=== What needs to be done ===
Among the records below, find the line that has "They were like"; from there, give the lines again exactly, and stop after the line that has "Well, how the".

━━━ Data extracts

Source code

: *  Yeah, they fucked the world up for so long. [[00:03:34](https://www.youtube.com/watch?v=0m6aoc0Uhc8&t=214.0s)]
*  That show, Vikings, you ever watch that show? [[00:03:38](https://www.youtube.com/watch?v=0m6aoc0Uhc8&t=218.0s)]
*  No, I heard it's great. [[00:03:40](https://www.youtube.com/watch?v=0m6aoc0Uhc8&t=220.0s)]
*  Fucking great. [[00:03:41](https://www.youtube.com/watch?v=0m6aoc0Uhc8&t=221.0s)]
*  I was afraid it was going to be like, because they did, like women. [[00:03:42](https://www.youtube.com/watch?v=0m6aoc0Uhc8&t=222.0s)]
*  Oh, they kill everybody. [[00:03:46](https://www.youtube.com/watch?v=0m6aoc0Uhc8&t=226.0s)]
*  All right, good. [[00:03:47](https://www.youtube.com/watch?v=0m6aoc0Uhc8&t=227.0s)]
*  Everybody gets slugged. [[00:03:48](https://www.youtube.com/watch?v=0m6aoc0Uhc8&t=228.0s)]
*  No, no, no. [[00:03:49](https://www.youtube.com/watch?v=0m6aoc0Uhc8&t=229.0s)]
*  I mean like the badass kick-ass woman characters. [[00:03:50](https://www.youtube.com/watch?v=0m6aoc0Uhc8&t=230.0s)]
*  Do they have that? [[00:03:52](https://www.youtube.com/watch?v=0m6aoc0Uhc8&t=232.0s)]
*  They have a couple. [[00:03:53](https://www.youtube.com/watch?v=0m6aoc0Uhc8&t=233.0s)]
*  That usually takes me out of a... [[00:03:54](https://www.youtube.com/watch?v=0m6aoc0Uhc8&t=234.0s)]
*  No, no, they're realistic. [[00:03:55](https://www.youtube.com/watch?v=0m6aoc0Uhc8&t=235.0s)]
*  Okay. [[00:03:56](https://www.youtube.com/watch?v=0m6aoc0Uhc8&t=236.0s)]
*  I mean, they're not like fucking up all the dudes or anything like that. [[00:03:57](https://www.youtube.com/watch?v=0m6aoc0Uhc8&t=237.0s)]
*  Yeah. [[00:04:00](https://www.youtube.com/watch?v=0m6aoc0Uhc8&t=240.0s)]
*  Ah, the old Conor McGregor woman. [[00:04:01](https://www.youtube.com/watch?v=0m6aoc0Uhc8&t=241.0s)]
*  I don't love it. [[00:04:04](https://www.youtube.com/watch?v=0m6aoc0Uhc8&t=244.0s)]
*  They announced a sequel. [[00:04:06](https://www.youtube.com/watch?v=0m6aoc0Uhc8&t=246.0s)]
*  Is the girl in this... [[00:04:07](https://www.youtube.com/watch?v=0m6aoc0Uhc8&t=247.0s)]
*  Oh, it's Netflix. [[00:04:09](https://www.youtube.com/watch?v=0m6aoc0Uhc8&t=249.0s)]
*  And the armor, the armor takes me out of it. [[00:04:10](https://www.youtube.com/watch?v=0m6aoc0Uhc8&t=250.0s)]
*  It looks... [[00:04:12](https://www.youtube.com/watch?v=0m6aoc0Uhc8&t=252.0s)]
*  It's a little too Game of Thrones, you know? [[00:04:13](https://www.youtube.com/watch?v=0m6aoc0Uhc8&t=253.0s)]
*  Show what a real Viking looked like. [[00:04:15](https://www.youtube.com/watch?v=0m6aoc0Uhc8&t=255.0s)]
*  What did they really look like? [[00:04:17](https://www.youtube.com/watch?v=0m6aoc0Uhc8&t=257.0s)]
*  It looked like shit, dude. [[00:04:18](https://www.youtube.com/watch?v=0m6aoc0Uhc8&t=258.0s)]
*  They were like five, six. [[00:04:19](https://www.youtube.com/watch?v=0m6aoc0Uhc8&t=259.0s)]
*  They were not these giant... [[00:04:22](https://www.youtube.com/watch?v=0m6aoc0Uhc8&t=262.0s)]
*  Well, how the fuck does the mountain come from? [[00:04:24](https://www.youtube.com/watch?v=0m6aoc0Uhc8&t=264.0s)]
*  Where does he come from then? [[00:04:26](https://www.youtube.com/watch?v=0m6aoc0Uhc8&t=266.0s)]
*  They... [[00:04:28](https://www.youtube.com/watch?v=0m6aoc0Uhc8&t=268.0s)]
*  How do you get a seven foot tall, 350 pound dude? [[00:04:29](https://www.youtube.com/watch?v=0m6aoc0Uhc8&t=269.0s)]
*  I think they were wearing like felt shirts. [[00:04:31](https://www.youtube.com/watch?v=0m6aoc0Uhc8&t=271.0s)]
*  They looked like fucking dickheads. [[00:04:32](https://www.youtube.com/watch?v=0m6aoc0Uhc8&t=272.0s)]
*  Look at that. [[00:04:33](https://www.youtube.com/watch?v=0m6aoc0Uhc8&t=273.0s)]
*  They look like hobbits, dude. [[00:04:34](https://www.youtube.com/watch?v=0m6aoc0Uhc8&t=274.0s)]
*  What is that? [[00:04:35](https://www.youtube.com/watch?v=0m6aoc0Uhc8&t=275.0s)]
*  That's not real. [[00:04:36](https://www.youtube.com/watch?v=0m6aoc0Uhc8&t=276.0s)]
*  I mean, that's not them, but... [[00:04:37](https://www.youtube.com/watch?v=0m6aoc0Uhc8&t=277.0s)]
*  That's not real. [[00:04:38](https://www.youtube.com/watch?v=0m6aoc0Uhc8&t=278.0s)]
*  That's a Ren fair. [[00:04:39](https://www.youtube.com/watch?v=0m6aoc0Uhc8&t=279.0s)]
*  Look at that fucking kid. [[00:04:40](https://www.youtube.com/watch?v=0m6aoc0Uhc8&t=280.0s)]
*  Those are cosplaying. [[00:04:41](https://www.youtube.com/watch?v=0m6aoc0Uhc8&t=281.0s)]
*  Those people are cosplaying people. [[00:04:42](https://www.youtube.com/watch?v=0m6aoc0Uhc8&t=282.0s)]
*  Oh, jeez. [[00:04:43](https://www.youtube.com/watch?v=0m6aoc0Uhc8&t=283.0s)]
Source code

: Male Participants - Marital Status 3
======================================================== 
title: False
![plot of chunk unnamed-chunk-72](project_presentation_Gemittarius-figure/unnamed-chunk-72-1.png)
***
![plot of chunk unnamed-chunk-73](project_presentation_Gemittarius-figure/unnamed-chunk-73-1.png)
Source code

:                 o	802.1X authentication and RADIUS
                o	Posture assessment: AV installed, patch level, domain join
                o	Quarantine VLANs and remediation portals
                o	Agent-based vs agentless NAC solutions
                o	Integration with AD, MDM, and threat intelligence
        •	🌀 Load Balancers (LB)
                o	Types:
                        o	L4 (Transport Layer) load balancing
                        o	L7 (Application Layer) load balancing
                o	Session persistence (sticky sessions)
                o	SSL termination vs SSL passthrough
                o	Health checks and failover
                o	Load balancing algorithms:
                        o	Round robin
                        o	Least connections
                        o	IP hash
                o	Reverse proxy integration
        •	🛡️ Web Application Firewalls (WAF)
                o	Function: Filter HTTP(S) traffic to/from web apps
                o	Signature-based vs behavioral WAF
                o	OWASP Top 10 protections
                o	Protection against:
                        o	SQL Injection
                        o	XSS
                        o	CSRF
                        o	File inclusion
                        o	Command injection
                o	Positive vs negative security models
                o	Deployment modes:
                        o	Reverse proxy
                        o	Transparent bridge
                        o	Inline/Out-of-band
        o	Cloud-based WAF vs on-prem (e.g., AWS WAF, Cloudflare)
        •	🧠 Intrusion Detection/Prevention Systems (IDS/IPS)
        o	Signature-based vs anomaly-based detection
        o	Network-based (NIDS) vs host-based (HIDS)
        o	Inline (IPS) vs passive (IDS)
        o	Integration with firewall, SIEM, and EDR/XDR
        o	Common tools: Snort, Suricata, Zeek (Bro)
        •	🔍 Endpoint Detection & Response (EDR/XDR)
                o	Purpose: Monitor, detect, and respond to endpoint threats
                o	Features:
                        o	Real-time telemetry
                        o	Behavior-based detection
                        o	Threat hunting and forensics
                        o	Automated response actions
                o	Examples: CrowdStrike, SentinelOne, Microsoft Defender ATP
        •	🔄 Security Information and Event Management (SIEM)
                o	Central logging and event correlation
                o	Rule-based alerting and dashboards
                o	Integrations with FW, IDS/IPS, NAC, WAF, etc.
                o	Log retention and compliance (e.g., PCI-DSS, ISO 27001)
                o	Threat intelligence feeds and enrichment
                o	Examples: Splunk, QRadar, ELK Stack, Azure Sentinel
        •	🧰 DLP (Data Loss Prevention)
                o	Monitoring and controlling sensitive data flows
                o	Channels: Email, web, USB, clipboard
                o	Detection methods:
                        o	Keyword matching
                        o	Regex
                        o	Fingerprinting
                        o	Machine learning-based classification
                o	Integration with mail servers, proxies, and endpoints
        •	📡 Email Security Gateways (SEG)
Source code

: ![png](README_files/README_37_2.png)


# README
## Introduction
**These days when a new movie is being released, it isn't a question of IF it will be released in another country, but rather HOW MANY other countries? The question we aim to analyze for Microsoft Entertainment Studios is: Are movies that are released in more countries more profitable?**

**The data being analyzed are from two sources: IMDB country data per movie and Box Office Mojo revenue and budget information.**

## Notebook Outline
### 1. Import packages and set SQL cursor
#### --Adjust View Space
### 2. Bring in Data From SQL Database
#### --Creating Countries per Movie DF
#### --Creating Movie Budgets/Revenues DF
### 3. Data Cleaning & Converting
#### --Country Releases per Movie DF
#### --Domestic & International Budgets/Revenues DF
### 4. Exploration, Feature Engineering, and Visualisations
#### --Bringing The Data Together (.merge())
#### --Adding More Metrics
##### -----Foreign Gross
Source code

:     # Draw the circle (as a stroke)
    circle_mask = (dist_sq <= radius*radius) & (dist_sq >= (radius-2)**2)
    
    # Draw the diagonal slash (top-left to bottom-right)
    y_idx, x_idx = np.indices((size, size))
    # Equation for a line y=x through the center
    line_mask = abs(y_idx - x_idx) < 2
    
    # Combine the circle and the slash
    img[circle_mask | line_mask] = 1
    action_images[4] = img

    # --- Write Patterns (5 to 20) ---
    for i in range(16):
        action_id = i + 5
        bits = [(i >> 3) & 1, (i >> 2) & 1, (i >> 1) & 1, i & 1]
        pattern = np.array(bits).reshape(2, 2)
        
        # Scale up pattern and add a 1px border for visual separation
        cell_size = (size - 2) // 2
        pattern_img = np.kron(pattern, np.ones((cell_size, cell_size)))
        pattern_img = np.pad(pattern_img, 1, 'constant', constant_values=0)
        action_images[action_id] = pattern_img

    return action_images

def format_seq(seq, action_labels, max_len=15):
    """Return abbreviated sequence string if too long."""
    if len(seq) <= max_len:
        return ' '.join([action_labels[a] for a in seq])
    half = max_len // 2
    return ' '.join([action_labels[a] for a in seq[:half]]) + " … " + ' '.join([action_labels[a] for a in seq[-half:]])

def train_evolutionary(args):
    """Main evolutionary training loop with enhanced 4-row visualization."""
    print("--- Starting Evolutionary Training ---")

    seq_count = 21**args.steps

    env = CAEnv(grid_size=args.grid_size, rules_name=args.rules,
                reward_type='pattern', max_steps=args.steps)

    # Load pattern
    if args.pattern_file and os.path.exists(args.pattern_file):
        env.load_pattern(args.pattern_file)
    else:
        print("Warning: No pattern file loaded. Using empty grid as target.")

━━━━━━

=== Result for this task ===
*  They were like five, six. [[00:04:19](https://www.youtube.com/watch?v=0m6aoc0Uhc8&t=259.0s)]
*  They were not these giant... [[00:04:22](https://www.youtube.com/watch?v=0m6aoc0Uhc8&t=262.0s)]
*  Well, how the fuck does the mountain come from? [[00:04:24](https://www.youtube.com/watch?v=0m6aoc0Uhc8&t=264.0s)]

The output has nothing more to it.